El éxito del «tuerto» López se entiende así: Los rebeldes liberales que llegaron al poder a mediados de los treintas creían que haciendo mofa de las costumbres campesinas y de barriada, iban a cambiar un país que ellos siguieron regalando a las grandes empresas extranjeras.

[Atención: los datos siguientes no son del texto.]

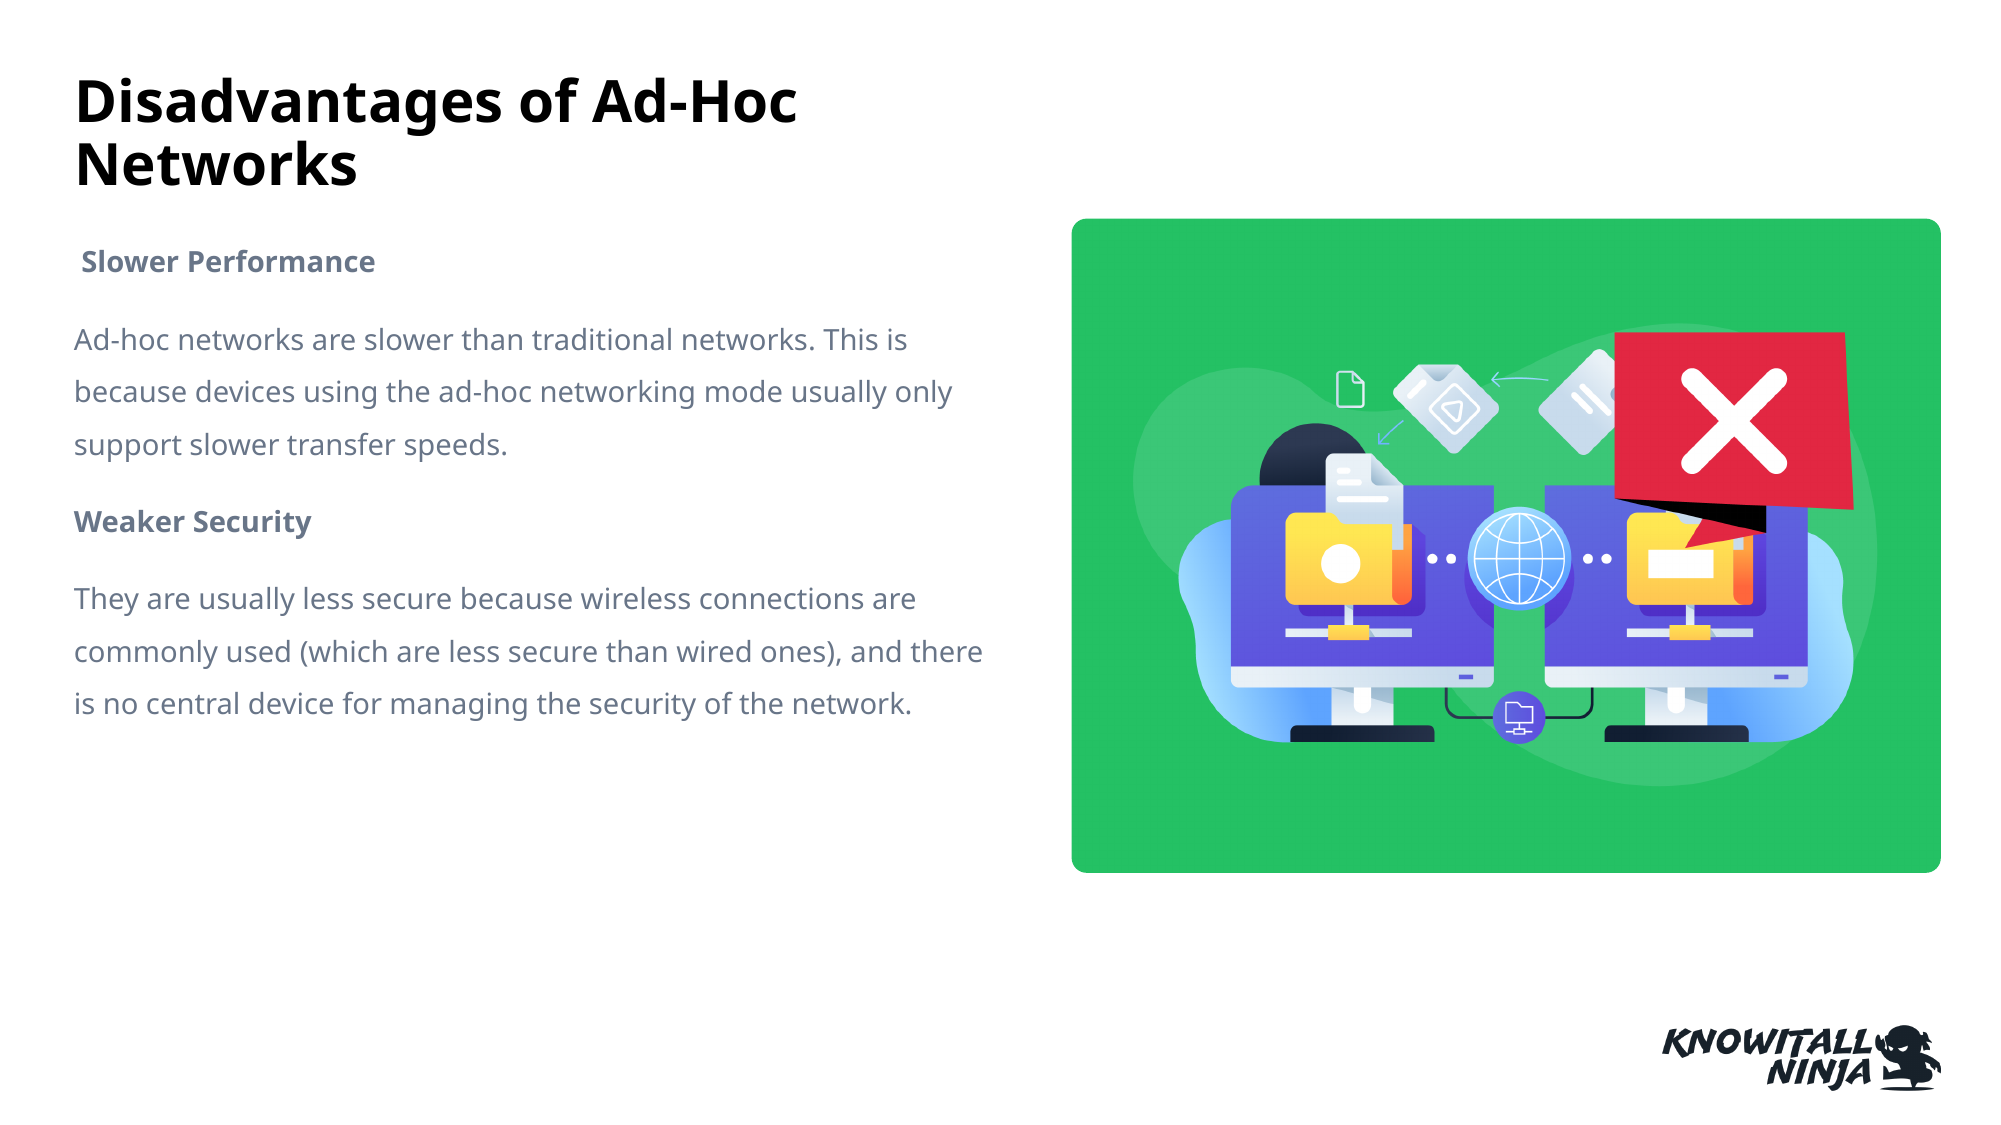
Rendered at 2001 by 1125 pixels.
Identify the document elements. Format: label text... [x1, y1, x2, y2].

picture [1071, 218, 1942, 874]
list Slower Performance Ad-hoc networks are slower than traditional networks. This is because devices using the ad-hoc networking mode usually only support slower transfer speeds. Weaker Security They are usually less secure because wireless connections are commonly used (which are less secure than wired ones), and there is no central device for managing the security of the network. [59, 218, 1000, 1065]
picture [1662, 1025, 1941, 1091]
title Disadvantages of Ad-Hoc Networks [59, 117, 1000, 206]
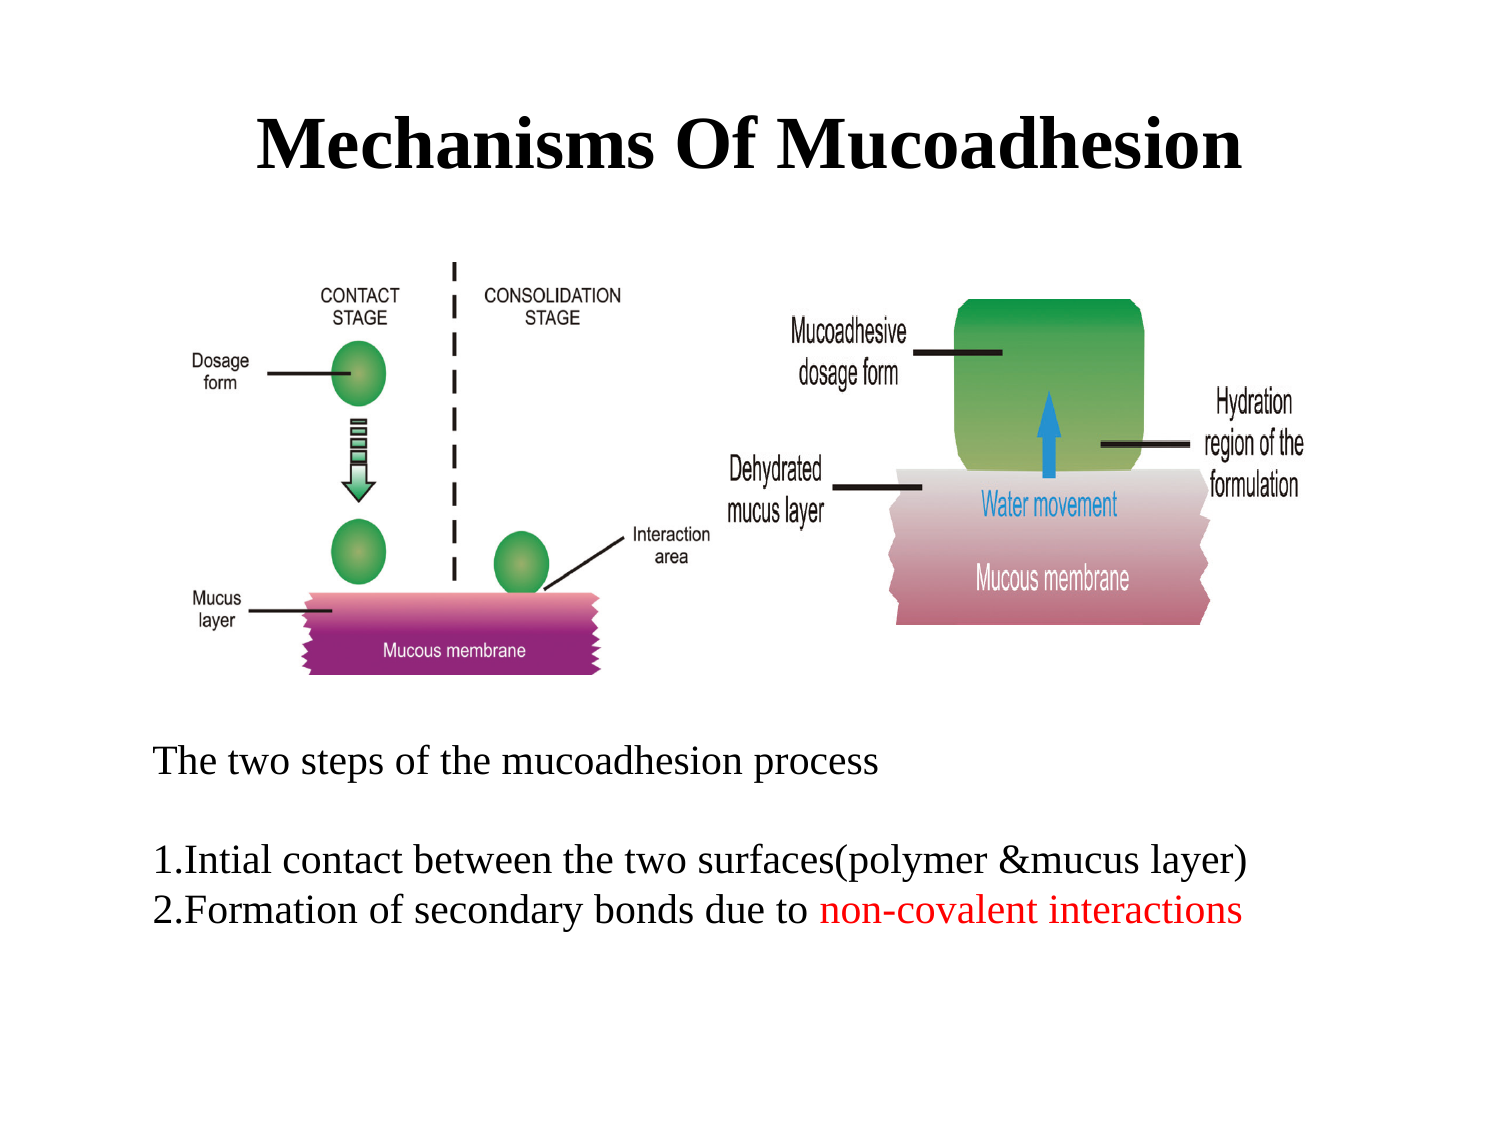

Los seguidores de Luis Carlos López habían sido educados en la teoría evolucionista de López de Mesa, según la cual, el hombre descendía de la sardina, y en la topológica del globo terráqueo de Belisario Ruiz Wilches, que afirmaba que la tierra tenía orejas.

Véase  Antonio J. Olier: El poeta de Cartagena, Cartagena,  1975. Baldomero Sanín Cano: Prólogo a Luis Carlos López, Por el atajo, Cartagena,  1928. Estanislao Zuleta: La poesía de Luís Carlos López, Medellín, 1988. James Alstrum: La sátira y la anti poesía de Luís Carlos López, Bogotá, 1986. Juan Lozano y Lozano: Prólogo a Luis Carlos López, Sus mejores versos, Medellín, 1973. Juan Zapata Olivella: El humor en la poesía de López, en El Espectador, Bogotá, 30 de junio de 1974. Marina López de Ramírez: El centenario de una poeta, en Guión nº 119, Bogotá, junio 24 de 1979. Nicolás del Castillo: Apuntes sobre la poesía de Luís Carlos López, en Boletín de la Academia Colombiana de la Lengua, Bogotá, tomo X, n° 97, 1973.  Ramón de Zubiria: Aproximación a Luís Carlos López, en Perspectivas sobre Literatura e historia colombianas, Bogotá, 1989.